— SOURCE TEXT —
══════════════════════════════
Can someone explain in layman’s terms what a Cue Sheet is? I’m trying to have a better understanding of the process before I start ripping CDs.

Re: Newbie question

Reply #1
http://wiki.hydrogenaud.io/index.php?title=Cue_sheet

Personally I don't bother with the cue sheet stuff as it seems like overkill.

since this is in the FLAC part of the forums... just make your FLAC files (with Exact Audio Copy etc) and then you can keep those for archiving and then if you need to re-rip to a lossy audio format (MP3/AAC etc) it's pretty easy with the FLAC files using Foobar2000. basically one i got the FLAC files i pretty much do all my audio conversion using Foobar2000. like to rip a full audio CD using Foobar2000 from FLAC to say MP3 or AAC takes roughly 1min tops (this varies based on CPU power, but that's should be a ball park figure).

on a side note... Foobar2000 works with cue sheets.
For music I suggest (using Foobar2000)... MP3 (LAME) @ V5 (130kbps). NOTE: using on AGPTEK-U3 as of Mar 18th 2021. I use 'fatsort' (on Linux) so MP3's are listed in proper order on AGPTEK-U3.
══════════════════════════════
— EXTRACTED MATERIAL —
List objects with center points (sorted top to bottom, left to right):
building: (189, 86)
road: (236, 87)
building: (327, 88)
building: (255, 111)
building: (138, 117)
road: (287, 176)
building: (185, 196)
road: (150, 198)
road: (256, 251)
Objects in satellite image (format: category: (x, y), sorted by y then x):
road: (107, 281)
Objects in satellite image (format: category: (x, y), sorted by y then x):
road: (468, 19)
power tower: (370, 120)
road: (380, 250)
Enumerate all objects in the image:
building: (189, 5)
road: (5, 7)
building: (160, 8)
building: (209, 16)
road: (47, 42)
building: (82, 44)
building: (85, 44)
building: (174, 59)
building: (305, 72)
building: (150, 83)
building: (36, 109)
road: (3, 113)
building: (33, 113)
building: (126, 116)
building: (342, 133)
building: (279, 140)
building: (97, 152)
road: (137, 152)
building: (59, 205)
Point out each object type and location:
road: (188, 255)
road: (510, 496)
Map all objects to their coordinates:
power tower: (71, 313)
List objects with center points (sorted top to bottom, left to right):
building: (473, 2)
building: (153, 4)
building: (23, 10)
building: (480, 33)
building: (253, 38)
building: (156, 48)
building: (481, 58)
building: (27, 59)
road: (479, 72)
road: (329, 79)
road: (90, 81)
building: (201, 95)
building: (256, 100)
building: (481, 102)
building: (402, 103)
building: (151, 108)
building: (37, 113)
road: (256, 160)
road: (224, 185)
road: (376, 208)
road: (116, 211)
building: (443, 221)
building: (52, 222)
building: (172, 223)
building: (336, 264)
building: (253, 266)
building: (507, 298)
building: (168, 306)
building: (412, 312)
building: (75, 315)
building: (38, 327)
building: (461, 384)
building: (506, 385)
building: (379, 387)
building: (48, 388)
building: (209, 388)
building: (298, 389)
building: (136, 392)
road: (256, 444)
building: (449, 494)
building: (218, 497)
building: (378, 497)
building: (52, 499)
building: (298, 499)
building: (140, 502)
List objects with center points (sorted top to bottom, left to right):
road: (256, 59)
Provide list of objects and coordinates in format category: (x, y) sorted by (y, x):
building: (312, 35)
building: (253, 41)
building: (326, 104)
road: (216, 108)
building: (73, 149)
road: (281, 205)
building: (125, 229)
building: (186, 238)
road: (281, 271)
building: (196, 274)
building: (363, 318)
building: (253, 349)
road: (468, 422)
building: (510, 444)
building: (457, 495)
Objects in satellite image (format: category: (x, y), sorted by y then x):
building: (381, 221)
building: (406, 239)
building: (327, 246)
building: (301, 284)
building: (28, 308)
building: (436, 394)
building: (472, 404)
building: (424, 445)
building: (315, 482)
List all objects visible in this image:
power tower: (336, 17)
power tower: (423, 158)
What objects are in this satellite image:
══════════════════════════════
— BRIEF 1 —
In the forum thread about cue sheets, transcribe the passage from "since this is" to "ball park figure).".
— BRIEF 2 —
Which audio file formats are named in the forum thread about cue sheets?
— BRIEF 3 —
Resume the forum thread about cue sheets and FLAC ripping from the point where it stops.

— FINAL ANSWER 1 —
since this is in the FLAC part of the forums... just make your FLAC files (with Exact Audio Copy etc) and then you can keep those for archiving and then if you need to re-rip to a lossy audio format (MP3/AAC etc) it's pretty easy with the FLAC files using Foobar2000. basically one i got the FLAC files i pretty much do all my audio conversion using Foobar2000. like to rip a full audio CD using Foobar2000 from FLAC to say MP3 or AAC takes roughly 1min tops (this varies based on CPU power, but that's should be a ball park figure).

— FINAL ANSWER 2 —
FLAC, MP3, AAC

— FINAL ANSWER 3 —
Re: Newbie question

Reply #2
http://wiki.hydrogenaud.io/index.php?title=Cue_sheet

Personally I don't bother with the cue sheet stuff as it seems like overkill.
If you tried, say, the transition between tracks 1 and 2 on the Aerosmith  album 'Get a Grip', I doubt you'd still seriously consider it overkill - at least for such cases.
Listen to the music, not the media it's on.
União e reconstrução


 

Re: Newbie question

Reply #4
I've only used cue sheets for making CDs.    It's particularly useful for placing the track markers when you've got a single WAV file.     i.e. It's a great way of making a "live" CD with no gaps between songs.